Consigne 1 -
Répondez à ces questions sur le récit de voyage en Cappadoce :
(a) Dans quelle ville les narrateurs font-ils la connaissance d'Ismail ?
(b) Quel est le métier d'Ismail ?
(c) À quels vins Ismail compare-t-il le grand cru classé servi à Paris ?
Consigne 2 - Écrivez la suite du récit de voyage en Cappadoce, à partir de sa dernière phrase.

Texte fourni -
◆ ◆ ◆ ◆

Le ramadan venait de commencer mais je ne crois pas avoir vu un seul de nos compagnons se contenter de thé.
En fin de soirée un homme âgé qui faisait partie du décor de la soirée – lui en revanche était au thé – nous fit traduire qu’il allait devoir partir et qu’il allait faire une grosse entorse à son ramadan. Et en partant il plaqua deux grosses bises sur les joues de Mireille.

Le lendemain nous rasions les ruines et les cheminées de fées à la recherche du moindre recoin d’ombre pouvant soulager nos crânes enfiévrés.

Après Ürgüp nous partîmes à Avanos et c’est là que l’engrenage continua à s’engrener. Le séjour fût pendant une semaine une fête continuelle. Nous y connûmes notamment le jeune potier Ismail qui nous pilota dans les villes souterraines, les églises rupestres et les champs de cheminées de fées.
L’hiver suivant Ismail vînt nous rendre visite à Paris. Ses tentatives de marchandage aux caisses des Galeries Lafayette et son air incrédule et émerveillé lors de sa découverte des distributeurs automatiques de billets restent gravés dans nos souvenirs.

Resteront gravés également chez l’un de nos amis parisiens qui nous avait invité les commentaires œnologiques de notre Ismail sur le grand cru classé qu’il nous servait avec grande fierté.
Chacun se concentrait à petites gorgées sur ce nectar, sauf Ismail qui s’en servit une énorme rasade, l’avala d’un seul trait et déclara, péremptoire, que ce vin valait bien les crus de Cappadoce.
Ceux qui ont goûté la production vinicole de Cappadoce apprécieront.

L’été suivant se passa bien évidemment en Cappadoce à nouveau où Ismail nous recevait dans sa famille. Nous recevait est un grand mot. A vrai dire ce furent sa mère et ses sœurs qui nous reçurent. Ismail s’était fixé des objectifs d’avenir ambitieux, il avait décidé d’épouser une française, et consacrait ses journées, et ses nuits, à la mise en œuvre de son projet. Nous le vîmes donc très peu. J’appris plus tard que ses efforts avaient été couronnés de succès et qu’il serait potier quelque part vers les châteaux de la Loire.

◆ ◆ ◆ ◆

Données fournies -
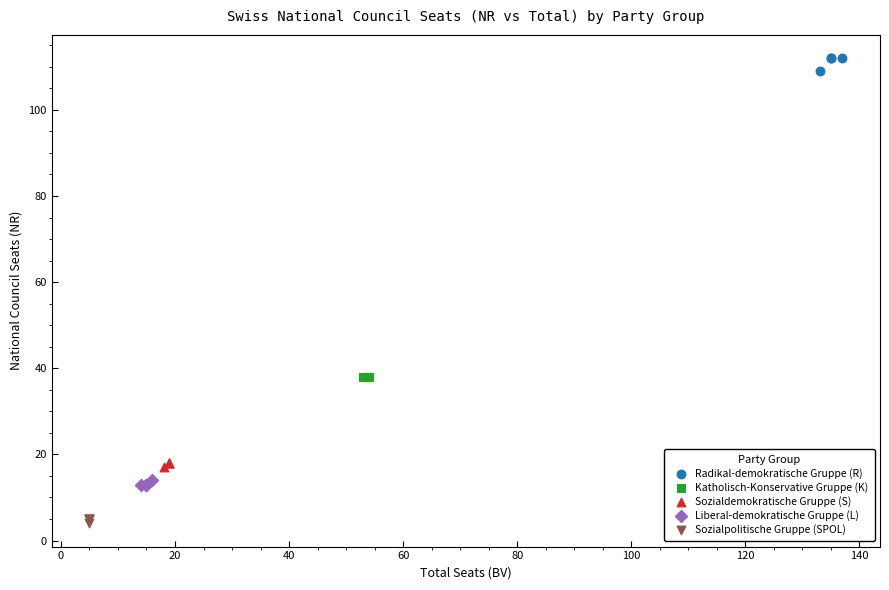

Which series contains the lowest Y value?

Sozialpolitische Gruppe (SPOL)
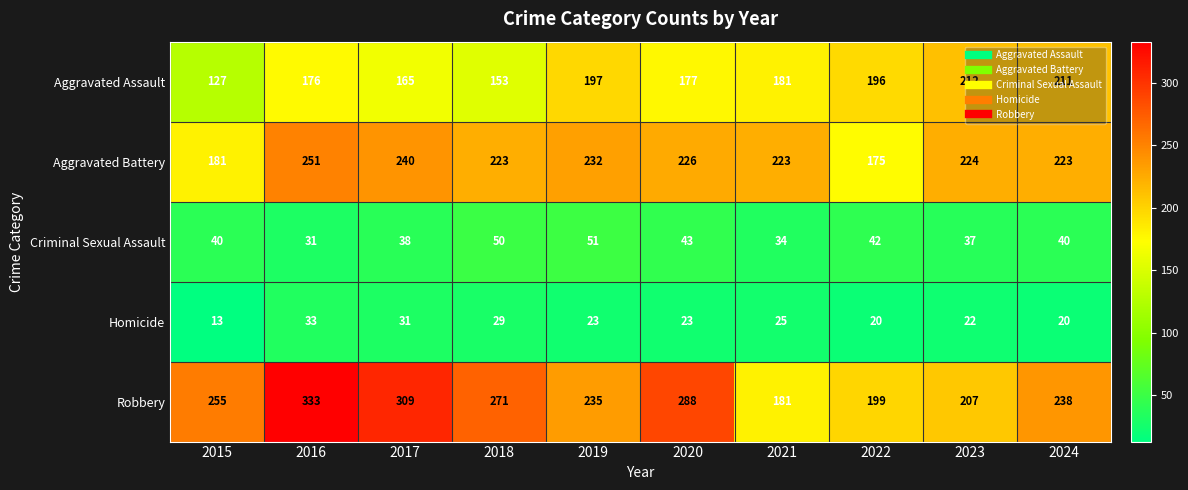

What is the total value across all series at 2022?

632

◆ ◆ ◆ ◆

Votre réponse 1 -
(a) À Avanos.
(b) Il est potier.
(c) Aux crus de Cappadoce.

Votre réponse 2 -
L’absence d’Ismail fut vite comblée. Avanos à cette époque était un tout petit village peu fréquenté où l’activité principale de sa dizaine de commerçants était de prendre le thé. Le matin nous descendions la rue principale du côté droit pour participer à leur activité, et l’après midi nous la remontions de l’autre côté.

Sur cet autre côté se trouvait la boutique de tapis d’Osman Duru où officiait un vendeur totalement francophone. C’était Teoman. Nous avions très vite sympathisé, Teoman revenait de Belgique où, je crois, il avait écumé à peu près toutes les universités, sans toutefois passer plus d’une année dans chacune. Revenu au pays il préparait son examen de guide tout en vendant de temps en temps quelques tapis.

C’était le début d’une longue amitié, c’était aussi le point de départ de notre future installation à Finike.

La semaine se passa en fêtes, pique- niques nocturnes au bord du fleuve Halys où le menu se cueillait en chemin dans les vergers et potagers le long du fleuve où le poisson nous attendait.
Teoman était l’animateur charismatique de toute la bande, et en quittant Avanos nous nous promîmes de nous retrouver.

Tout au long de ces vingt six années nous nous sommes effectivement retrouvés un peu partout, à Istanbul, à Paris, sur la Mer Noire, à Bruxelles, à Ankara, et pour finir à Finike où il s’était installé.